Schwäbische Zeitung (Ravensburg / Weingarten)
In Baindt gestrandete Zirkusfamilie plagt die Ungewissheit
Es ist völlig unklar, wie es für die Familie Sperlich weitergeht
BAINDT - Der Circus Sperlich hat seit Anfang November sein Lager in Baindt aufgeschlagen, da der Lockdown Ende vergangenen Jahres die Familie am Weiterziehen hinderte. Nachdem die Sperlichs kurzfristig auf einer privaten landwirtschaftlichen Wiese unterkamen, stellt nun die Gemeinde seit Anfang Dezember der Familie den Festplatz als Stellplatz kostenlos zur Verfügung.
„Wir sind dankbar, dass uns die Gemeinde den Festplatz angeboten hat. Wir hätten ansonsten nicht gewusst, wohin“, erzählt Jan Sperlich, der gemeinsam mit seiner Frau Tanjela sowie den fünf gemeinsamen Kindern im Alter zwischen 13 und 29 Jahren den Familienzirkus führt. Da sie nach wie vor keine Vorstellungen abhalten dürfen, seien sie immer noch auf Spenden der Bevölkerung angewiesen.

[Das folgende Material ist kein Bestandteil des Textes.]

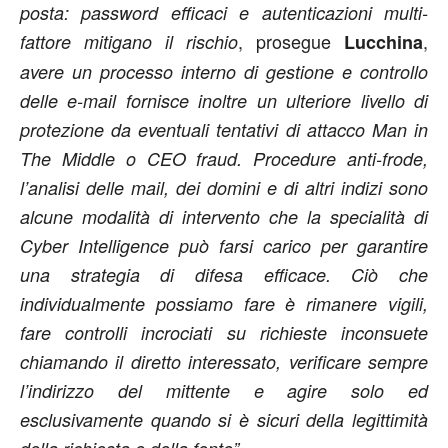
posta: password efficaci e autenticazioni multi-
, prosegue
,
fattore mitigano il rischio
Lucchina
avere un processo interno di gestione e controllo
delle e-mail fornisce inoltre un ulteriore livello di
protezione da eventuali tentativi di attacco Man in
The Middle o CEO fraud. Procedure anti-frode,
l’analisi delle mail, dei domini e di altri indizi sono
alcune modalità di intervento che la specialità di
Cyber Intelligence può farsi carico per garantire
una strategia di difesa efficace. Ciò che
individualmente possiamo fare è rimanere vigili,
fare controlli incrociati su richieste inconsuete
chiamando il diretto interessato, verificare sempre
l’indirizzo del mittente e agire solo ed
esclusivamente quando si è sicuri della legittimità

Eine Corona-Hilfe habe der Zirkus nämlich nicht erhalten. „Wir haben uns bei anderen Zirkusfamilien und Betrieben ähnlicher Art umgehört. Diese meinten, dass die Hilfe, wenn überhaupt, nur zum Teil und sehr spät ankomme. Wir haben abwägen müssen. Zum einen haben wir kein Geld für einen Steuerberater, über den der Antrag hätte laufen können, zum anderen brauchen wir das Geld unmittelbar“, erklärt Jan Sperlich.
Die Gemeinde richtete deshalb für die Zirkusfamilie ein Spendenkonto ein. „Für uns war es selbstverständlich, dass wir helfen“, sagt Bürgermeisterin Simone Rürup. Sie sei über die Spendenbereitschaft der Bürger begeistert. „Das Miteinander mit dem Zirkus funktioniert sehr gut“, so Rürup. Sie hoffe für die Familie, dass sie bald wieder ihrer Arbeit nachgehen darf. Bis es so weit sei, dürfe die Familie in Baindt bleiben.
„Ohne die Unterstützung der Bürger und der Gemeinde hätten wir uns nicht über Wasser halten können. Wir sind unendlich dankbar und hoffen, dass wir auch weiterhin Unterstützung
erfahren werden“, sagt Sperlich. Ein anonymer Spender habe sogar 1000 Euro gespendet. Die Löffelmühle bei Bergatreute, die Mönchmühle in Ravensburg und BayWa habe den Zirkus mit Kraftfutterspenden unterstützt. „Ohne diese Hilfen würden wir es nicht schaffen. Neben Futtermittel und Einstreu für die Tiere, Lebensmittel, Strom und Wasser fallen gerade
Anfang des Jahres noch weitere Kosten an wie Versicherungen oder der TÜV für das Zelt. Wir wissen zum Teil noch nicht, wie wir manche Rechnungen begleichen sollen. Unser größtes Anliegen ist aber, dass unsere Tiere gut versorgt sind“, so Sperlich. Diese seien übrigens gut durch die kalte Jahreszeit gekommen, da Kamele und Lamas relativ kälteunempfindlich seien.
Neben den finanziellen Sorgen beschäftige die Familie aber auch die zunehmende psychische Belastung. „Das Schlimmste für uns ist das Ungewisse. Wir haben derzeit noch keine Informationen darüber, wann und in welcher Form wir wieder Vorstellungen geben dürfen. Das Hygienekonzept steht, Abstand kann eingehalten werden, wenn das Wetter mitmacht, könnten wir auch im Freien unsere Show improvisieren“, so Sperlich. Die Familie sei es nicht gewohnt, so lange an einem Ort zu bleiben. „Wir ziehen schon unser ganzes Leben lang von Ort zu Ort. Wir Zirkusmenschen brauchen das“, erklärt Sperlich. Die Perspektivlosigkeit sei hart, die Familie könne derzeit nichts planen. „Man kann leicht den Mut verlieren, aber wir klammern uns an alle positiven Neuigkeiten. Ein Lichtblick ist, dass nun Friseure, Bau- und Gartenmärkte wieder öffnen durften. Wir hoffen, dass vielleicht auch wir in absehbarer Zeit wieder loslegen dürfen“, so Sperlich optimistisch.